L’apertura, legata a ”One Hundred Years” è tipicamente ottantiana, con la chitarra in feedback e il basso pulsante (strumento, questo, che nei Cure disegna arpeggi sempre molto semplici eppure penetranti ed efficaci). Dai testi traspare palesemente una pesante sensazione di morte e caducità, accettata non in modo sommesso e passivo ma rabbiosamente. Prima vera pietra miliare dell’album è però “The Hanging Garden”: Il basso qui si fa impetuoso, la batteria quasi tribale, la voce di Smith, sempre lagnosa e quasi impastata, diventa qui più impostata e profonda; il tutto concorre efficacemente a rievocare paesaggi spettrali e decadenti. “Siamese Twins” è l’esatto opposto del brano precedente: una nenia ipnotica e magica che crea una sensazione di sospensione unica. Fondamentalmente si basa su un lungo arpeggio di chitarra e di basso che si rincorrono e ripetono incessanti ed inesorabili, arrancando in maniera circolare o, per meglio dire, spiraliforme, avvolgendosi attorno all’ascoltatore e quasi soffocandolo.
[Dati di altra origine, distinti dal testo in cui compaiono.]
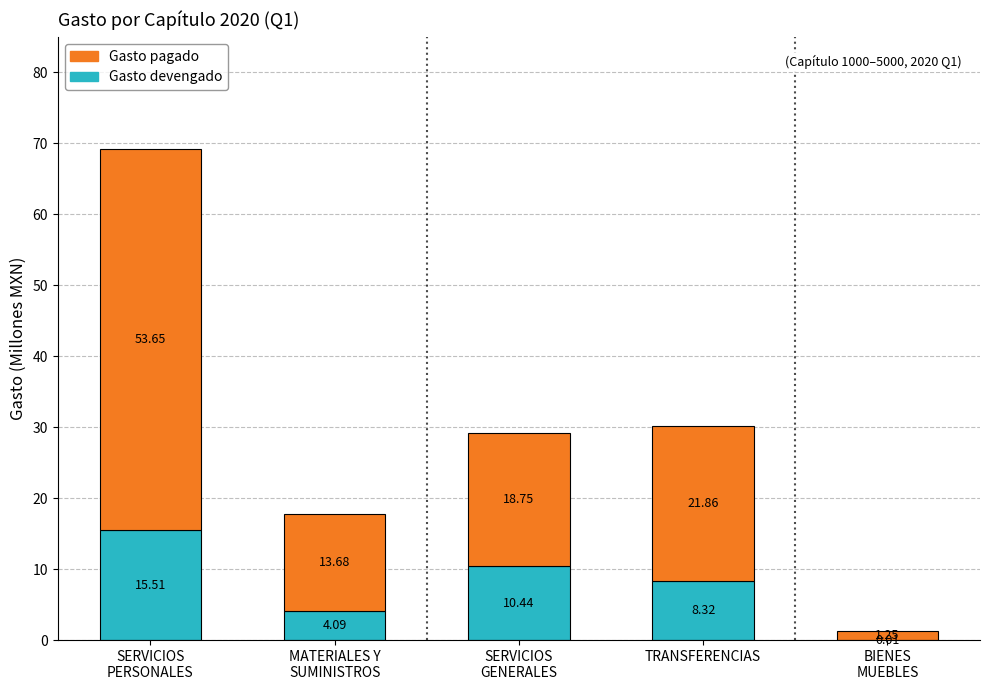

How many distinct data groups are displayed?

2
Passando per la marziale “The Figurehead”, e per la quasi più ariosa (per quanto questo aggettivo possa avere un suo significato nell’oscurità che permea “Pornography”) “A Strange Day”, si arriva all’annichilente “Cold”. La traccia è minimale e scarna, fondata quasi interamente sulle gelide note della tastiera e sulla voce alienante e alienata, eppure riesce ad essere terribilmente claustrofobica e, non credo di esagerare, terrorizzante; di sicuro un altro dei momenti più affascinanti di tutto il disco. Il viaggio malato e sofferente all’interno di “Pornography” termina con la titletrack, non una canzone vera e propria, ma un magma ribollente di rumori confusi ed inserti vari distorti ed irriconoscibili, che non fanno altro che aumentare il senso di confusione e smarrimento dell’ascoltatore.
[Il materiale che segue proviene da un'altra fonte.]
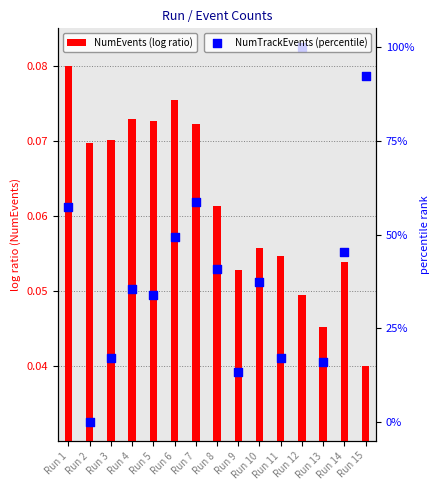

Which series contains the lowest Y value?

NumTrackEvents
Questo disco è stato creato da Smith in primis come catarsi dal periodo più buio della sua vita, e di fatto lo ha aiutato nell’esorcizzare una crisi che, probabilmente, lo avrebbe condotto alla stessa fine di Ian Curtis. Assieme a “Faith” e “Seventeen Seconds”, costituisce un trittico di lavori necessari per capire non solo l’evoluzione stilistica dei Cure, ma anche quella di un genere (la darkwave, genere al quale questo “Pornography” ha dato sicuramente tantissimo) e perché no, anche una sottocultura che, nata in quegli anni, è arrivata (ahimè travisata e reinterpretata) addirittura ai giorni nostri.